Kebun teh yang mati suri di wilayah Desa Sukamaju, Kecamatan Kadudampit, Kabupaten Sukabumi, kini kembali hijau. Kelompok Tani Bukit Kaliandra menanami lahan seluas 7 hektare itu dengan puluhan ribu pohon murbei sebagai upaya konservasi lingkungan sekaligus penguatan ekonomi petani.
Petani menanam sedikitnya 25 ribu pohon murbei di lahan bekas kebun teh yang sebelumnya tidak produktif. Selain itu, mereka juga menanam 2.500 pohon kopi serta ratusan alpukat yang merupakan bantuan dari Institut Pertanian Bogor (IPB).
Ketua Kelompok Tani Bukit Kaliandra Lebaksiuh Sudarma mengatakan,penanaman murbei dilakukan karena tanaman tersebut memiliki daya serap air dan kekuatan akar yang baik, sehingga mampu menahan laju kerusakan lingkungan.

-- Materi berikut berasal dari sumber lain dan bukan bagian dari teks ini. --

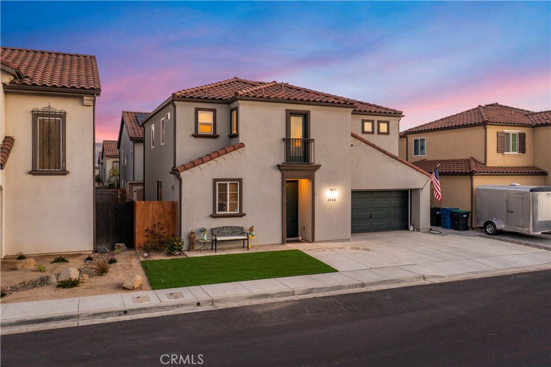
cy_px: 184
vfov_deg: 46.4
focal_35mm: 28
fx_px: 428
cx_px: 276
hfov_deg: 65.5
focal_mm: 10.26
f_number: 3.5
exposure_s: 1/60
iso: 100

“Kalau murbei itu dari sisi cengkeraman akarnya luar biasa. Penghijauan juga cepat, jarak lima bulan sudah terasa. Ini penting untuk daerah penyangga,” kata Sudarma kepada infoJabar, Senin (15/12/2025).
Ia menjelaskan, kebun teh tersebut merupakan lahan tidak produktif milik PTPN yang telah habis masa Hak Guna Usaha (HGU)-nya. Lahan ini dikelola kelompok tani melalui program Pemberdayaan Masyarakat Desa Kebun (PMDK).
“Kami mendapat izin mengelola 7 hektare. Dari awal sudah diingatkan, lahan ini harus tetap dijaga, jangan sampai kehilangan fungsi lingkungannya,” ujarnya.
Selain berdampak ekologis, murbei juga dipilih karena memiliki nilai ekonomi yang relatif stabil. Daun murbei adalah pakan utama ulat sutra dan telah memiliki pasar yang jelas di tingkat lokal.
“Harga daun murbei Rp1.000 per kilogram. Dalam satu hektare bisa dapat sekitar 3 sampai 3,5 ton. Itu bersih, risikonya kecil dibandingkan sayuran,” jelas Sudarma.
Menurutnya, fluktuasi harga hasil pertanian hortikultura kerap membuat petani merugi. Murbei menjadi alternatif usaha tani berkelanjutan karena biaya perawatan rendah dan permintaan stabil.
“Kalau sayuran bisa untung besar, tapi risikonya juga besar. Murbei ini lebih tenang, lebih pasti,” katanya.
Langkah ini juga dilatarbelakangi oleh keprihatinan terhadap meningkatnya bencana alam di Sukabumi, termasuk kejadian longsor dan banjir di wilayah Selabintana.
“Baru hujan sedikit saja dampaknya luar biasa. Kalau ini dibiarkan, ke depan bisa berbahaya. Petani itu sebenarnya penyangga terakhir, sebelum kawasan hutan,” ujarnya.
Ia berharap model pertanian yang menggabungkan konservasi dan ekonomi tersebut dapat diikuti kelompok tani lain, terutama di wilayah penyangga Taman Nasional Gunung Gede Pangrango (TNGGP).
“Kami bukan aktivis lingkungan. Tapi dari sisi akademisi dan petani, ini bentuk ikhtiar supaya alam tetap seimbang dan anak cucu kita masih punya masa depan,” kata Sudarma.